Friends of astronomy, we have almost reached December, the month of the winter solstice, where December 21 marks the astronomical beginning of winter in the northern hemisphere. So let’s see what’s worth enjoying in the night sky during the month of December.
Fun fact: Astronomically the first “official” night of winter, which is the longest of the year, is December 21
Of the planets in our solar system, five are visible to the naked eye, Mercury, Venus, Mars, Jupiter and Saturn. Uranus and Neptune can only be seen with a telescope. For this month we will have the opportunity after dark to observe Venus, Jupiter, Jupiter and Saturn.
- Venus: It will be visible around 17:00 to the southwest just above the horizon. Except for the moon it is the brightest object in the night sky however it can only be observed for two hours.
- Jupiter: Is the largest planet in our solar system and particularly bright in the sky. You can observe him at around o’clock southwest.

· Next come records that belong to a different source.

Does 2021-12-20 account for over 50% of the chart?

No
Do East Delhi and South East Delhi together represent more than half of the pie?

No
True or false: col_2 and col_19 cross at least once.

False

- Saturn: After dark you can spot it just below Jupiter in the south. It may not shine as brightly as Venus and Jupiter but it is quite prominent. If you have a telescope at your disposal don’t miss the opportunity to observe the planet and identify the impressive rings.

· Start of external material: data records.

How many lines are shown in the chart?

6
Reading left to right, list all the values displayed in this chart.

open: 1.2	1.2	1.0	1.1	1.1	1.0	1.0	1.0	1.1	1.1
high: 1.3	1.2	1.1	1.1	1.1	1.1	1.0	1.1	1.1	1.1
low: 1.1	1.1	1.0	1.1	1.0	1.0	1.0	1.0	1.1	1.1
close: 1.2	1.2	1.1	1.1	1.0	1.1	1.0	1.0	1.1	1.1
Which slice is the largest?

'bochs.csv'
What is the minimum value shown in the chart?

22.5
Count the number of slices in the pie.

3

Fun fact: Observing Jupiter through a telescope of any size is impressive as it reveals the motions of the four largest satellites.
Jupiter and Moon conjuction– 09/12/2021
The three brightest objects in the sky come together to create a unique scene in the starry sky. In particular, the moon will be between Jupiter and Saturn so spotting the two planets will be very easy.
Last Full Moon of the year – 19/12/2021
At the beginning of the month the moon will be at the perigee, the closest point to the earth. On the 4th of the month we will have a New Moon, a night when the moon will not be observable and on the 19th of December we will have a Full Moon with the moon fully illuminated.
Orion and its nebula
Orion is the most prominent constellation in winter, with a variety of objects waiting to be revealed. With a small telescope or even binoculars you can enjoy Orion’s very bright nebula. By joining the stars of Orion, a human form is formed, which is why in ancient times it was named after the mythical hunter. We recognize Orion’s characteristic belt of three stars. The brightest star of Orion is Rigel and we find it in the constellation since it has the characteristic blue colour. The second brightest star of Orion is Betelgeuse with its characteristic reddish colour.
The Pleiades in Taurus
Characteristic in the sky are the Pleiades, a cluster of newborn stars, visible to the naked eye. You can distinguish the 7 stars that appear very close together by observing in the constellation of Taurus, which is just above Orion. The bright orange star in the same constellation is called Aldebaran, which is the iconic eye of the mythical bull.
The Andromeda Galaxy, which in ideal conditions can be seen with the naked eye, is the brightest galaxy in the night sky and observing it with a telescope is a spectacular experience! In fact, it is the ideal time to photograph it as it is at its zenith, the darkest point in the sky.